───── Data for the task ─────
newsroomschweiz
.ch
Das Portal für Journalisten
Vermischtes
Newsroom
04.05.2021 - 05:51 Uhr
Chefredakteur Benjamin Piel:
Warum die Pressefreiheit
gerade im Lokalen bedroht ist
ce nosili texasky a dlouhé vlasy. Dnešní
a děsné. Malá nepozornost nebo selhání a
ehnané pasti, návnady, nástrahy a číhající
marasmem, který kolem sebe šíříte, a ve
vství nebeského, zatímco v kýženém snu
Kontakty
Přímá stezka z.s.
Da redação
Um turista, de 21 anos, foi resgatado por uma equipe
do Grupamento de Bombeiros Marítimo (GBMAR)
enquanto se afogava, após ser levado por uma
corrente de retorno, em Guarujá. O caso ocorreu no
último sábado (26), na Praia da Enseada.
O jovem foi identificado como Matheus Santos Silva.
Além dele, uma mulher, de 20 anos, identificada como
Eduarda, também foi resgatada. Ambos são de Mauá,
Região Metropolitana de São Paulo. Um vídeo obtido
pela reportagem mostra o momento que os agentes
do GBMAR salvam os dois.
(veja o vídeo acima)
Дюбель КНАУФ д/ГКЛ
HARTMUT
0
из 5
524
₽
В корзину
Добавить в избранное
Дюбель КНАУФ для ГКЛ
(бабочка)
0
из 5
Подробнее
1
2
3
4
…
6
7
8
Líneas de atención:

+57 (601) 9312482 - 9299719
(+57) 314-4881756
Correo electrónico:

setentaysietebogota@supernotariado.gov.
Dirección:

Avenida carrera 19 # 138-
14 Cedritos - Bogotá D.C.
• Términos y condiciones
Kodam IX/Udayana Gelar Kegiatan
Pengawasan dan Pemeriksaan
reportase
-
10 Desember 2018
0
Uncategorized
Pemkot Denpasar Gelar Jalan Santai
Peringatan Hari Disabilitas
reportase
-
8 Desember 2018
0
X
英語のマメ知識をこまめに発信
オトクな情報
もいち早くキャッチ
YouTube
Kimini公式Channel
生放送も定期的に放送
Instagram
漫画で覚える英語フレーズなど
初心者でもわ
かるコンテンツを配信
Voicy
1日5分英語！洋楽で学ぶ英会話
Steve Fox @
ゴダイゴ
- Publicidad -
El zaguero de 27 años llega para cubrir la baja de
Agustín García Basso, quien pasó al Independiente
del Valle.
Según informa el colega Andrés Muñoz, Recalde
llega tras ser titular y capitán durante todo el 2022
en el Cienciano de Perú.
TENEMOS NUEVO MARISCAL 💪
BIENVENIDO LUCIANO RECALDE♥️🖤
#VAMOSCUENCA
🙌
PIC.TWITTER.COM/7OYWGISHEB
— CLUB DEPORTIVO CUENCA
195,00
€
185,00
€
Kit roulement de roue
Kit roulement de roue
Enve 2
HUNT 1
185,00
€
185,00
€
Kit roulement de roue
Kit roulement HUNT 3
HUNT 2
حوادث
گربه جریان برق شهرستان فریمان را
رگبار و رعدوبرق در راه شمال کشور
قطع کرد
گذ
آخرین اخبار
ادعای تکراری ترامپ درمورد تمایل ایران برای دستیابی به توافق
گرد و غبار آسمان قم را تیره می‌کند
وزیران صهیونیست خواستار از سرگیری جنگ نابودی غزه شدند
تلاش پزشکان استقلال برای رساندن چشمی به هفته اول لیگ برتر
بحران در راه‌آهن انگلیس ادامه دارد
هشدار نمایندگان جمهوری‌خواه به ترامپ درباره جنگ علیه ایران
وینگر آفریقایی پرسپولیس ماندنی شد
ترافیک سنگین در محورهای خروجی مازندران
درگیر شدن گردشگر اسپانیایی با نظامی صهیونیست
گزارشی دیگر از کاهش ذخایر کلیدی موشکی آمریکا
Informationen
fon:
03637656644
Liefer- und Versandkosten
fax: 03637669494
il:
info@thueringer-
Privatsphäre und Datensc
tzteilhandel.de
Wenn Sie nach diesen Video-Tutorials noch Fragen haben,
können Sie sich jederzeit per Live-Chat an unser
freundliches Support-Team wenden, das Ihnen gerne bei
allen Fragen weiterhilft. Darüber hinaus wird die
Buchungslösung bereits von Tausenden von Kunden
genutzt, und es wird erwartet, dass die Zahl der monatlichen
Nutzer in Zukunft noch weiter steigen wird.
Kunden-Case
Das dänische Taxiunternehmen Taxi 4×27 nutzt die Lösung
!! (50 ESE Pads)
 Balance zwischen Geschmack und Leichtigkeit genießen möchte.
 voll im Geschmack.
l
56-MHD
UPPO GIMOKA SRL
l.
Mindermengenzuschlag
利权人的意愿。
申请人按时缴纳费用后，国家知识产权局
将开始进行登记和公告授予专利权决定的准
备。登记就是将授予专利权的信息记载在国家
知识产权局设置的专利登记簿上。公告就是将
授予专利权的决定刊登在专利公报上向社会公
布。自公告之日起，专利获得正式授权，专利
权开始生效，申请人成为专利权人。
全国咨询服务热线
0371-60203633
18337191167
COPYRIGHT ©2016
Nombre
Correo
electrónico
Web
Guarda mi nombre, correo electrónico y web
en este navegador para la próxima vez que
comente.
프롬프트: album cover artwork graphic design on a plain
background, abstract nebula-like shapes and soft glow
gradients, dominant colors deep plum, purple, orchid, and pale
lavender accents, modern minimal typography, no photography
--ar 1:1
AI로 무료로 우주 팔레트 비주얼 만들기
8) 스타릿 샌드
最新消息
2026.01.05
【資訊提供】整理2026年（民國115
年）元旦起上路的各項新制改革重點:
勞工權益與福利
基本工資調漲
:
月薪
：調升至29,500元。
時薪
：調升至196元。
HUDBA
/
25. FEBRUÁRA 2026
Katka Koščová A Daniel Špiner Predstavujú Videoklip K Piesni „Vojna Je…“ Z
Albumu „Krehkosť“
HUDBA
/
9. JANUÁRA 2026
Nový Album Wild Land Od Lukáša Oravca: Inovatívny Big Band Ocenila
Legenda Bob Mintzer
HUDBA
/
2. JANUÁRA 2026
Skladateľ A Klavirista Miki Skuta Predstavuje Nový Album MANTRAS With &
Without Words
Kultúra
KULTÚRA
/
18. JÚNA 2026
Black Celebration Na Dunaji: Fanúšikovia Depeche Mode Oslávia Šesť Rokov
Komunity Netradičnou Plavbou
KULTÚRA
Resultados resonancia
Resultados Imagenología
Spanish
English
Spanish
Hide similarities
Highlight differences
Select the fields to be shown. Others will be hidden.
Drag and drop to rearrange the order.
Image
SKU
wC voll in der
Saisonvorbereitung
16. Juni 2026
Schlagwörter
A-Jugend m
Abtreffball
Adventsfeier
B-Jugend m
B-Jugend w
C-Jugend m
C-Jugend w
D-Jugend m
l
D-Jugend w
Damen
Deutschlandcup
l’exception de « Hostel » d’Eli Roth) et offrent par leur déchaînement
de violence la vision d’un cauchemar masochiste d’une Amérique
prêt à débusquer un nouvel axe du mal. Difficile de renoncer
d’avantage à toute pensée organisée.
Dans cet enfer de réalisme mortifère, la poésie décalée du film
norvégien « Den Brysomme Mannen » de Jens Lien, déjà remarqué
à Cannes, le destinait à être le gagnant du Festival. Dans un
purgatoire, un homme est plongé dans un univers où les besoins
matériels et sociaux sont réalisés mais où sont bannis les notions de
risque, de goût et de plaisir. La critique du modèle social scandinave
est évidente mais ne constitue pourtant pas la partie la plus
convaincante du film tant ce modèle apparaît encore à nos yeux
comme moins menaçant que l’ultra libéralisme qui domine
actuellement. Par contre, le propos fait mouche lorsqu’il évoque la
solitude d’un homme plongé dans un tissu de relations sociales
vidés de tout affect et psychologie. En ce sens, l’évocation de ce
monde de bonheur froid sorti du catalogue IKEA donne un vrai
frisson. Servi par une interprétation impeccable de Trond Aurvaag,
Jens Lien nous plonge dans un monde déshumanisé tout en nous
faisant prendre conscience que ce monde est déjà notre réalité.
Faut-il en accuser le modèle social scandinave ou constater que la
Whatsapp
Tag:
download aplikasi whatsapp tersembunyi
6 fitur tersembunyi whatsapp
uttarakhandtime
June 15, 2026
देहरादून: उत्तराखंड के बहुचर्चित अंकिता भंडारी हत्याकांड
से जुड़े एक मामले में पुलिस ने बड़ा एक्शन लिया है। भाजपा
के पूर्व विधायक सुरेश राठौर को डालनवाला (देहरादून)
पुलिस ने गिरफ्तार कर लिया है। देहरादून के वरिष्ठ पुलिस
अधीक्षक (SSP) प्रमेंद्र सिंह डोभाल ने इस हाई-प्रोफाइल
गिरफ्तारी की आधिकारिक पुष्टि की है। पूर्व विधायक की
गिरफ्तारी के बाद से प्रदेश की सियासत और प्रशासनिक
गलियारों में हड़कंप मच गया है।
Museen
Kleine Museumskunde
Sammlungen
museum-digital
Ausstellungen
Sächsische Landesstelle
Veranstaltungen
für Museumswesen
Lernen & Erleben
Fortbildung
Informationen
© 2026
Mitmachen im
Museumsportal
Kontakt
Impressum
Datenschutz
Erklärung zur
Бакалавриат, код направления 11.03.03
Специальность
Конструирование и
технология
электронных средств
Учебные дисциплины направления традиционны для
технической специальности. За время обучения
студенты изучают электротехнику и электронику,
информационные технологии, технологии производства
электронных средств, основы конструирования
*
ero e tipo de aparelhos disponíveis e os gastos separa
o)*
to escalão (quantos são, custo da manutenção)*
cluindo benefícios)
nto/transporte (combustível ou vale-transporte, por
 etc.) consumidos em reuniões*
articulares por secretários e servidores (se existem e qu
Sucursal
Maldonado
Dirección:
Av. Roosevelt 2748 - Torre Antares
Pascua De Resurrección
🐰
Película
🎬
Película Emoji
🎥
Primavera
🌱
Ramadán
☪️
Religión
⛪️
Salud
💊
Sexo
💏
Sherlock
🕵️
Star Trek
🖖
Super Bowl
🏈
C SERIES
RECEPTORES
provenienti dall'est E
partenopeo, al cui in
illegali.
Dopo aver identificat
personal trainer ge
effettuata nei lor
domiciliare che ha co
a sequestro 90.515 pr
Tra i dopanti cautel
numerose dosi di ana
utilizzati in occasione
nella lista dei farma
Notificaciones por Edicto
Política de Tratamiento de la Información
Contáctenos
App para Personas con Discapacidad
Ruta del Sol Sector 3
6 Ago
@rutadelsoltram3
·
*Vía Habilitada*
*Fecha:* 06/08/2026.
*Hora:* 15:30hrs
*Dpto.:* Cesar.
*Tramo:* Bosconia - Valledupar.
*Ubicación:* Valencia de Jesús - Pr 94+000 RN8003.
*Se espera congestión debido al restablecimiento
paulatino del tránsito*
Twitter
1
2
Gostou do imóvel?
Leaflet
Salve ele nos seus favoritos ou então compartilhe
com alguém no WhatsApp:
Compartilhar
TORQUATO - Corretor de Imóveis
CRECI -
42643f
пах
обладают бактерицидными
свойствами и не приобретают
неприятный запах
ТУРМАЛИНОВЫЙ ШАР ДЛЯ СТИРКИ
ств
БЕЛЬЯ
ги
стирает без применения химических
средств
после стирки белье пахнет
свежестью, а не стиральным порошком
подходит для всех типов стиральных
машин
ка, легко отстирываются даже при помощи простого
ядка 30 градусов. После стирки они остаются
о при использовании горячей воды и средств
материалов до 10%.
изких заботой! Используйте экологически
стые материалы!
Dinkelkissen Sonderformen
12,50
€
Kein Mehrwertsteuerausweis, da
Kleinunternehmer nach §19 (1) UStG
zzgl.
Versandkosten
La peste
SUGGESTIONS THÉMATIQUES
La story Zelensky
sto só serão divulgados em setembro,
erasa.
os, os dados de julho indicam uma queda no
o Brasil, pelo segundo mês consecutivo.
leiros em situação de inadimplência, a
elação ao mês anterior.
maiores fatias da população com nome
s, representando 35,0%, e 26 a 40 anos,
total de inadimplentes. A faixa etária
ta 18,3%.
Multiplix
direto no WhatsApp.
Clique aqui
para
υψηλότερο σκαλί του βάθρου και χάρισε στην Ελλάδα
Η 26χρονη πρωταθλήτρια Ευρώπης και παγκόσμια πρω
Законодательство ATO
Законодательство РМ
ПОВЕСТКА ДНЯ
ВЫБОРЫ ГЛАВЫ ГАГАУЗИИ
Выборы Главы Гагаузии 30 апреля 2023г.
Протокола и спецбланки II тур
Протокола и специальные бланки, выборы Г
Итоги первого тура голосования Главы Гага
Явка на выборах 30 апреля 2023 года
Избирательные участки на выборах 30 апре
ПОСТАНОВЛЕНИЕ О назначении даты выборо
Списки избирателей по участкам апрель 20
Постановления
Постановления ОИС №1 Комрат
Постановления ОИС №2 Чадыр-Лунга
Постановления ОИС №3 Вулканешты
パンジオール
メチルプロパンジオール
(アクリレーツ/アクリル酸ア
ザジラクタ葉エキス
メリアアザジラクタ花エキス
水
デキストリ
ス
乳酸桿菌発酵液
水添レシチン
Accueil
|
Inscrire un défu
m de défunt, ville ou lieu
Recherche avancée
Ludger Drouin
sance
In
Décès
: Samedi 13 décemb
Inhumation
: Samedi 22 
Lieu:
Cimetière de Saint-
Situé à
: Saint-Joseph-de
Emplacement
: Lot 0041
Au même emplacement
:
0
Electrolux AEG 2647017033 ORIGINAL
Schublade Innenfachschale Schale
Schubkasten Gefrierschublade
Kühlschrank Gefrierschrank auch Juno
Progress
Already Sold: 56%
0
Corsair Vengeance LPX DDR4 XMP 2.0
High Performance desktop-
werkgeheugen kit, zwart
─────
**What you will do:** Above is a listing; print exactly its lines from the one with "Přímá stezka z.s." through the one with "Uncategorized", and no other lines.

**Reply to the exercise:**
Přímá stezka z.s.
Da redação
Um turista, de 21 anos, foi resgatado por uma equipe
do Grupamento de Bombeiros Marítimo (GBMAR)
enquanto se afogava, após ser levado por uma
corrente de retorno, em Guarujá. O caso ocorreu no
último sábado (26), na Praia da Enseada.
O jovem foi identificado como Matheus Santos Silva.
Além dele, uma mulher, de 20 anos, identificada como
Eduarda, também foi resgatada. Ambos são de Mauá,
Região Metropolitana de São Paulo. Um vídeo obtido
pela reportagem mostra o momento que os agentes
do GBMAR salvam os dois.
(veja o vídeo acima)
Дюбель КНАУФ д/ГКЛ
HARTMUT
0
из 5
524
₽
В корзину
Добавить в избранное
Дюбель КНАУФ для ГКЛ
(бабочка)
0
из 5
Подробнее
1
2
3
4
…
6
7
8
Líneas de atención:

+57 (601) 9312482 - 9299719
(+57) 314-4881756
Correo electrónico:

setentaysietebogota@supernotariado.gov.
Dirección:

Avenida carrera 19 # 138-
14 Cedritos - Bogotá D.C.
• Términos y condiciones
Kodam IX/Udayana Gelar Kegiatan
Pengawasan dan Pemeriksaan
reportase
-
10 Desember 2018
0
Uncategorized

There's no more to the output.